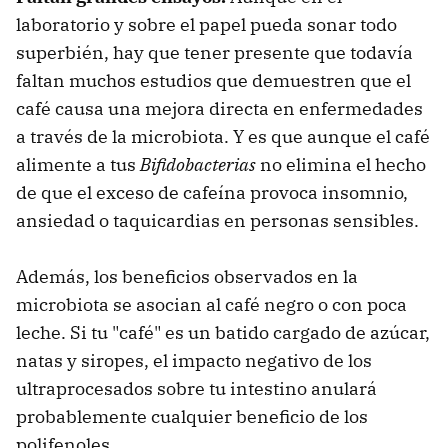
laboratorio y sobre el papel pueda sonar todo
superbién, hay que tener presente que todavía
faltan muchos estudios que demuestren que el
café causa una mejora directa en enfermedades
a través de la microbiota. Y es que aunque el café
alimente a tus
Bifidobacterias
no elimina el hecho
de que el exceso de cafeína provoca insomnio,
ansiedad o taquicardias en personas sensibles.
Además, los beneficios observados en la
microbiota se asocian al café negro o con poca
leche. Si tu "café" es un batido cargado de azúcar,
natas y siropes, el impacto negativo de los
ultraprocesados sobre tu intestino anulará
probablemente cualquier beneficio de los
polifenoles.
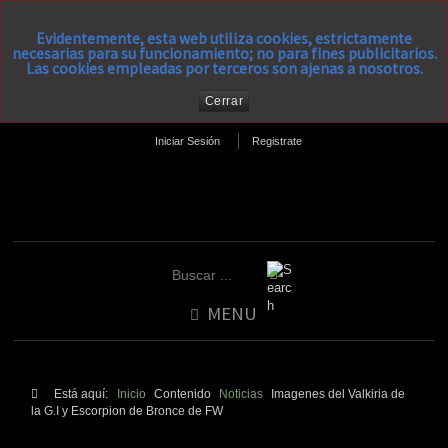
Evidentemente, esta web utiliza cookies, estrictamente
necesarias para su funcionamiento; no para fines publicitarios.
Las cookies empleadas por terceros son ajenas a nosotros.
Cerrar
Iniciar Sesión
Registrate
MENU
Está aquí:
Inicio
Contenido
Noticias
Imagenes del Valkiria de
la G.I y Escorpion de Bronce de FW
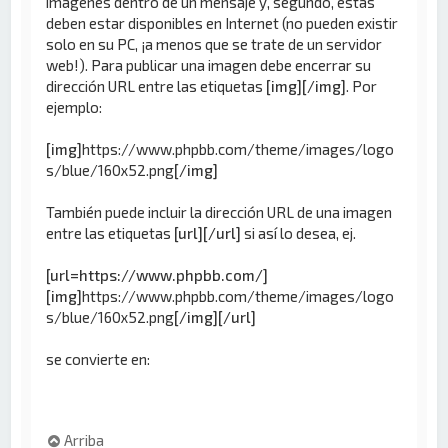
imágenes dentro de un mensaje y, segundo, éstas
deben estar disponibles en Internet (no pueden existir
solo en su PC, ¡a menos que se trate de un servidor
web!). Para publicar una imagen debe encerrar su
dirección URL entre las etiquetas
[img][/img]
. Por
ejemplo:
[img]
https://www.phpbb.com/theme/images/logo
s/blue/160x52.png
[/img]
También puede incluir la dirección URL de una imagen
entre las etiquetas
[url][/url]
si así lo desea, ej.
[url=https://www.phpbb.com/]
[img]
https://www.phpbb.com/theme/images/logo
s/blue/160x52.png
[/img][/url]
se convierte en:
Arriba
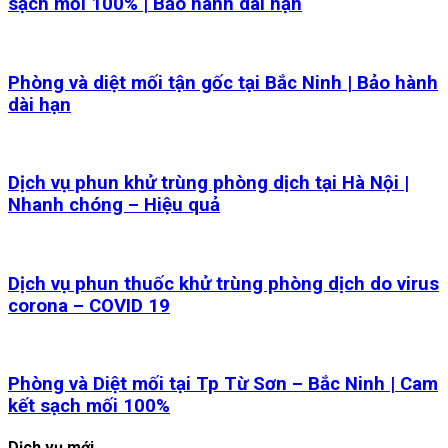
sạch mối 100% | Bảo hành dài hạn
Phòng và diệt mối tận gốc tại Bắc Ninh | Bảo hành
dài hạn
Dịch vụ phun khử trùng phòng dịch tại Hà Nội |
Nhanh chóng – Hiệu quả
Dịch vụ phun thuốc khử trùng phòng dịch do virus
corona – COVID 19
Phòng và Diệt mối tại Tp Từ Sơn – Bắc Ninh | Cam
kết sạch mối 100%
Dịch vụ mới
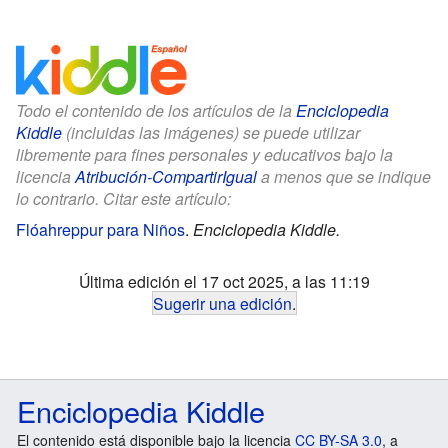
Todo el contenido de los artículos de la
Enciclopedia
Kiddle
(incluidas las imágenes) se puede utilizar
libremente para fines personales y educativos bajo la
licencia
Atribución-CompartirIgual
a menos que se indique
lo contrario. Citar este artículo:
Flóahreppur para Niños
.
Enciclopedia Kiddle.
Última edición el 17 oct 2025, a las 11:19
Sugerir una edición
.
Enciclopedia Kiddle
El contenido está disponible bajo la licencia
CC BY-SA 3.0
, a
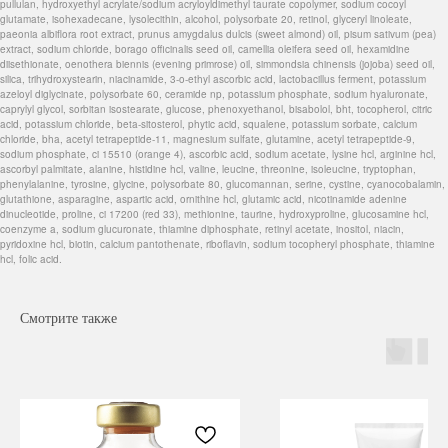
pullulan, hydroxyethyl acrylate/sodium acryloyldimethyl taurate copolymer, sodium cocoyl
glutamate, isohexadecane, lysolecithin, alcohol, polysorbate 20, retinol, glyceryl linoleate,
paeonia albiflora root extract, prunus amygdalus dulcis (sweet almond) oil, pisum sativum (pea)
extract, sodium chloride, borago officinalis seed oil, camellia oleifera seed oil, hexamidine
diisethionate, oenothera biennis (evening primrose) oil, simmondsia chinensis (jojoba) seed oil,
silica, trihydroxystearin, niacinamide, 3-o-ethyl ascorbic acid, lactobacillus ferment, potassium
azeloyl diglycinate, polysorbate 60, ceramide np, potassium phosphate, sodium hyaluronate,
caprylyl glycol, sorbitan isostearate, glucose, phenoxyethanol, bisabolol, bht, tocopherol, citric
acid, potassium chloride, beta-sitosterol, phytic acid, squalene, potassium sorbate, calcium
chloride, bha, acetyl tetrapeptide-11, magnesium sulfate, glutamine, acetyl tetrapeptide-9,
sodium phosphate, ci 15510 (orange 4), ascorbic acid, sodium acetate, lysine hcl, arginine hcl,
ascorbyl palmitate, alanine, histidine hcl, valine, leucine, threonine, isoleucine, tryptophan,
phenylalanine, tyrosine, glycine, polysorbate 80, glucomannan, serine, cystine, cyanocobalamin,
glutathione, asparagine, aspartic acid, ornithine hcl, glutamic acid, nicotinamide adenine
dinucleotide, proline, ci 17200 (red 33), methionine, taurine, hydroxyproline, glucosamine hcl,
coenzyme a, sodium glucuronate, thiamine diphosphate, retinyl acetate, inositol, niacin,
pyridoxine hcl, biotin, calcium pantothenate, riboflavin, sodium tocopheryl phosphate, thiamine
hcl, folic acid.
Смотрите также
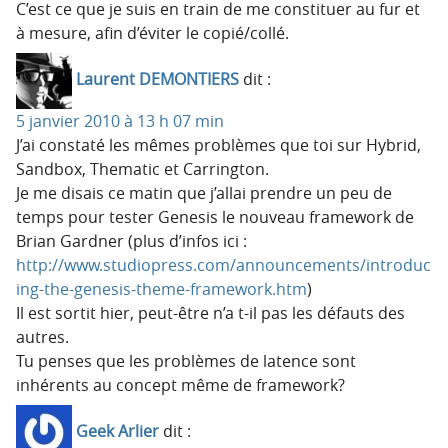
C’est ce que je suis en train de me constituer au fur et
à mesure, afin d’éviter le copié/collé.
Laurent DEMONTIERS
dit :
5 janvier 2010 à 13 h 07 min
J’ai constaté les mêmes problèmes que toi sur Hybrid,
Sandbox, Thematic et Carrington.
Je me disais ce matin que j’allai prendre un peu de
temps pour tester Genesis le nouveau framework de
Brian Gardner (plus d’infos ici :
http://www.studiopress.com/announcements/introduc
ing-the-genesis-theme-framework.htm
)
Il est sortit hier, peut-être n’a t-il pas les défauts des
autres.
Tu penses que les problèmes de latence sont
inhérents au concept même de framework?
Geek Arlier
dit :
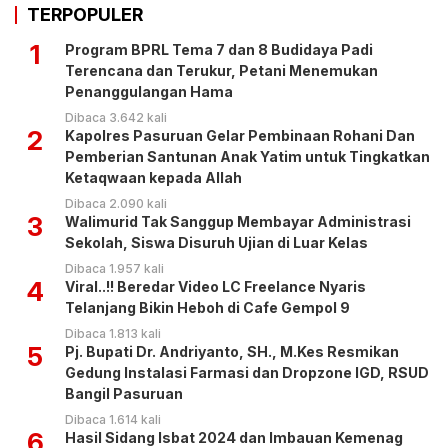
TERPOPULER
1
Program BPRL Tema 7 dan 8 Budidaya Padi
Terencana dan Terukur, Petani Menemukan
Penanggulangan Hama
Dibaca 3.642 kali
2
Kapolres Pasuruan Gelar Pembinaan Rohani Dan
Pemberian Santunan Anak Yatim untuk Tingkatkan
Ketaqwaan kepada Allah
Dibaca 2.090 kali
3
Walimurid Tak Sanggup Membayar Administrasi
Sekolah, Siswa Disuruh Ujian di Luar Kelas
Dibaca 1.957 kali
4
Viral..!! Beredar Video LC Freelance Nyaris
Telanjang Bikin Heboh di Cafe Gempol 9
Dibaca 1.813 kali
5
Pj. Bupati Dr. Andriyanto, SH., M.Kes Resmikan
Gedung Instalasi Farmasi dan Dropzone IGD, RSUD
Bangil Pasuruan
Dibaca 1.614 kali
6
Hasil Sidang Isbat 2024 dan Imbauan Kemenag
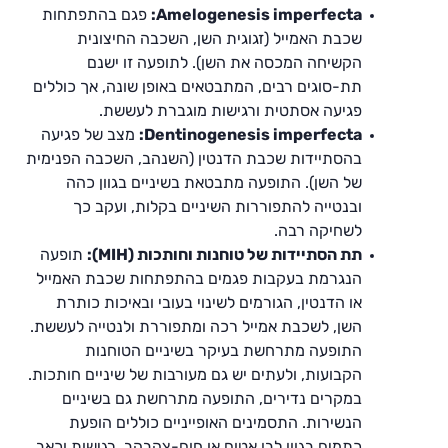
Amelogenesis imperfecta:
פגם בהתפתחות
שכבת האמייל (זגוגית השן, השכבה החיצונית
הקשיחה המכסה את השן). לתופעה זו ישנם
תת-סוגים רבים, המתבטאים באופן שונה, אך כוללים
פגיעה אסתטית ורגישות מוגברת לעששת.
Dentinogenesis imperfecta:
מצב של פגיעה
בהסתיידות שכבת הדנטין (השנהב, השכבה הפנימית
של השן). התופעה מתבטאת בשיניים בגוון כהה
ובנטייה להתפוררות השיניים בקלות, ועקב כך
לשחיקה רבה.
תת הסתיידות של טוחנות וחותכות (MIH):
תופעה
הנגרמת בעקבות פגמים בהתפתחות שכבת האמייל
או הדנטין, הגורמים לשינוי בעובי ובאיכות כותרת
השן, לשכבת אמייל רכה ומתפוררת ולנטייה לעששת.
התופעה מתרחשת בעיקר בשיניים הטוחנות
הקבועות, ולעתים יש גם מעורבות של שיניים חותכות.
במקרים נדירים, התופעה מתרחשת גם בשיניים
הנשירות. התסמינים האופייניים כוללים הופעת
כתמים בגוון לבן אטום או חום-צהבהב, רגישות וכאב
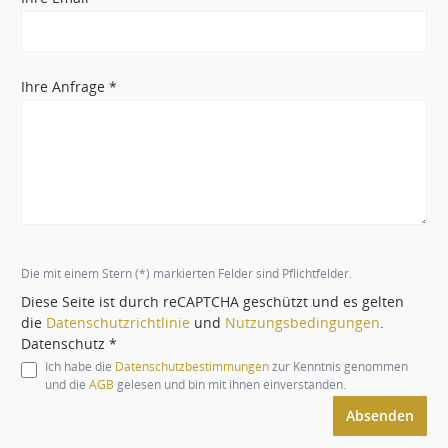
Ihre Anfrage *
Die mit einem Stern (*) markierten Felder sind Pflichtfelder.
Diese Seite ist durch reCAPTCHA geschützt und es gelten
die
Datenschutzrichtlinie
und
Nutzungsbedingungen
.
Datenschutz *
Ich habe die
Datenschutzbestimmungen
zur Kenntnis genommen
und die
AGB
gelesen und bin mit ihnen einverstanden.
Absenden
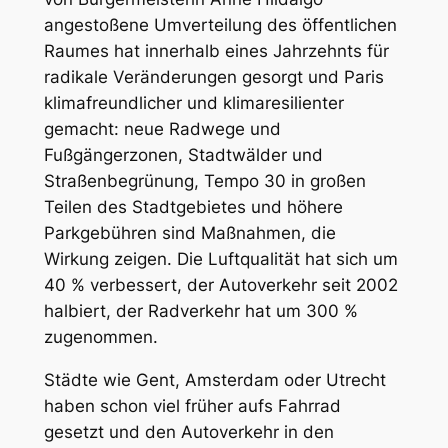
angestoßene Umverteilung des öffentlichen
Raumes hat innerhalb eines Jahrzehnts für
radikale Veränderungen gesorgt und Paris
klimafreundlicher und klimaresilienter
gemacht: neue Radwege und
Fußgängerzonen, Stadtwälder und
Straßenbegrünung, Tempo 30 in großen
Teilen des Stadtgebietes und höhere
Parkgebühren sind Maßnahmen, die
Wirkung zeigen. Die Luftqualität hat sich um
40 % verbessert, der Autoverkehr seit 2002
halbiert, der Radverkehr hat um 300 %
zugenommen.
Städte wie Gent, Amsterdam oder Utrecht
haben schon viel früher aufs Fahrrad
gesetzt und den Autoverkehr in den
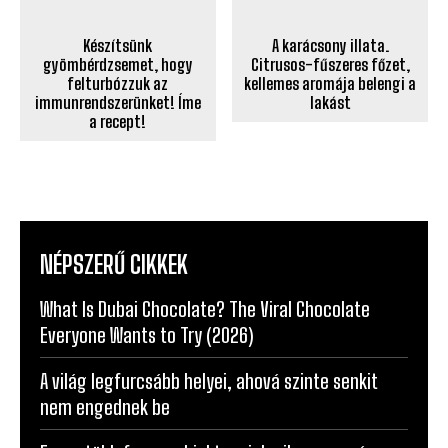
A karácsony illata.
Készítsünk
Citrusos-fűszeres főzet,
gyömbérdzsemet, hogy
kellemes aromája belengi a
felturbózzuk az
lakást
immunrendszerünket! Íme
a recept!
NÉPSZERŰ CIKKEK
What Is Dubai Chocolate? The Viral Chocolate
Everyone Wants to Try (2026)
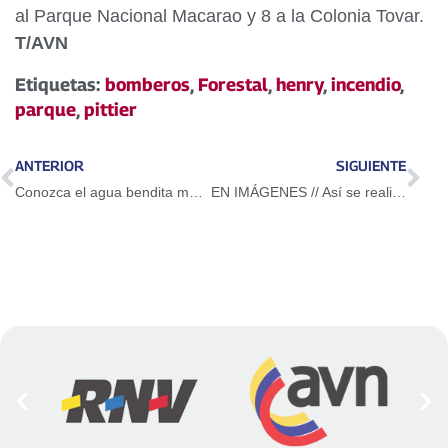
al Parque Nacional Macarao y 8 a la Colonia Tovar.
T/AVN
Etiquetas:
bomberos
,
Forestal
,
henry
,
incendio
,
parque
,
pittier
ANTERIOR
SIGUIENTE
Conozca el agua bendita marca "Ramón Muchacho" (FOTOS)
EN IMÁGENES // Así se realizó la tradicional quema de Judas en Caracas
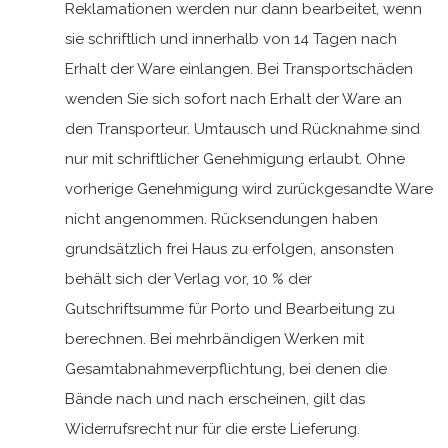
Reklamationen werden nur dann bearbeitet, wenn
sie schriftlich und innerhalb von 14 Tagen nach
Erhalt der Ware einlangen. Bei Transportschäden
wenden Sie sich sofort nach Erhalt der Ware an
den Transporteur. Umtausch und Rücknahme sind
nur mit schriftlicher Genehmigung erlaubt. Ohne
vorherige Genehmigung wird zurückgesandte Ware
nicht angenommen. Rücksendungen haben
grundsätzlich frei Haus zu erfolgen, ansonsten
behält sich der Verlag vor, 10 % der
Gutschriftsumme für Porto und Bearbeitung zu
berechnen. Bei mehrbändigen Werken mit
Gesamtabnahmeverpflichtung, bei denen die
Bände nach und nach erscheinen, gilt das
Widerrufsrecht nur für die erste Lieferung.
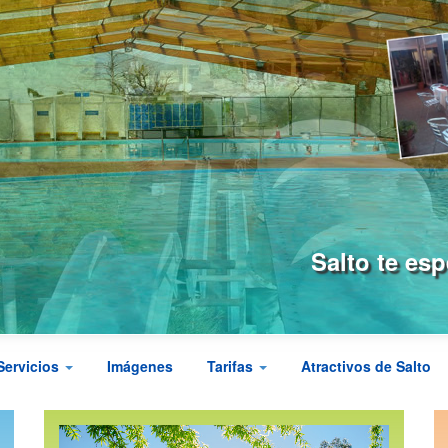
Salto te es
Servicios
Imágenes
Tarifas
Atractivos de Salto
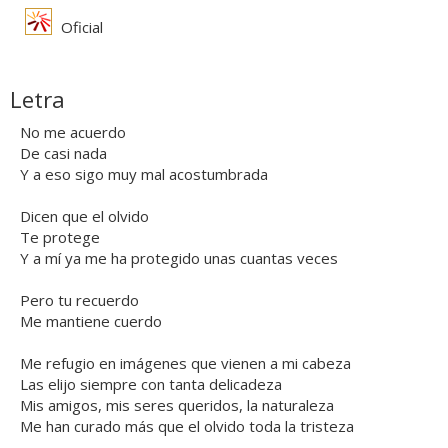
Oficial
Letra
No me acuerdo
De casi nada
Y a eso sigo muy mal acostumbrada
Dicen que el olvido
Te protege
Y a mí ya me ha protegido unas cuantas veces
Pero tu recuerdo
Me mantiene cuerdo
Me refugio en imágenes que vienen a mi cabeza
Las elijo siempre con tanta delicadeza
Mis amigos, mis seres queridos, la naturaleza
Me han curado más que el olvido toda la tristeza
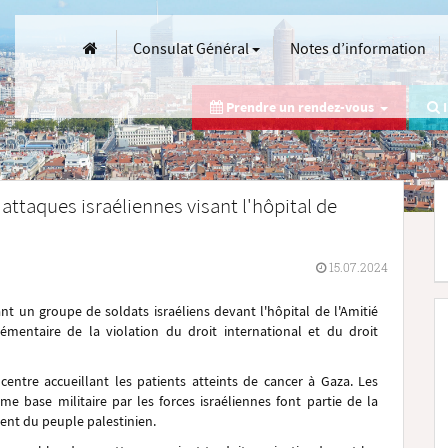
Consulat Général
Notes d’information
Prendre un rendez-vous
I
 attaques israéliennes visant l'hôpital de
15.07.2024
t un groupe de soldats israéliens devant l'hôpital de l'Amitié
émentaire de la violation du droit international et du droit
 centre accueillant les patients atteints de cancer à Gaza. Les
e base militaire par les forces israéliennes font partie de la
ment du peuple palestinien.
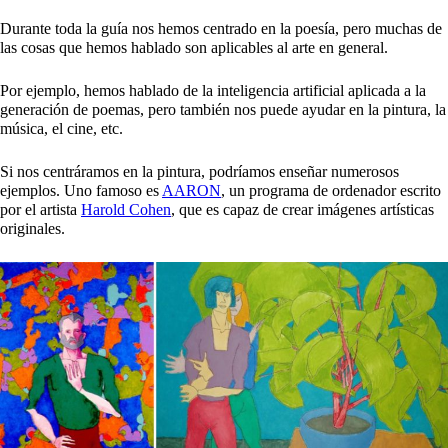
Durante toda la guía nos hemos centrado en la poesía, pero muchas de
las cosas que hemos hablado son aplicables al arte en general.
Por ejemplo, hemos hablado de la inteligencia artificial aplicada a la
generación de poemas, pero también nos puede ayudar en la pintura, la
música, el cine, etc.
Si nos centráramos en la pintura, podríamos enseñar numerosos
ejemplos. Uno famoso es
AARON
, un programa de ordenador escrito
por el artista
Harold Cohen
, que es capaz de crear imágenes artísticas
originales.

# # # #

Task directions:
Once the line containing "de que el exceso" has been located, transcribe exactly and only every line from the first line of the entries through it, excluding pictures.

Answer to this exercise:
laboratorio y sobre el papel pueda sonar todo
superbién, hay que tener presente que todavía
faltan muchos estudios que demuestren que el
café causa una mejora directa en enfermedades
a través de la microbiota. Y es que aunque el café
alimente a tus
Bifidobacterias
no elimina el hecho
de que el exceso de cafeína provoca insomnio,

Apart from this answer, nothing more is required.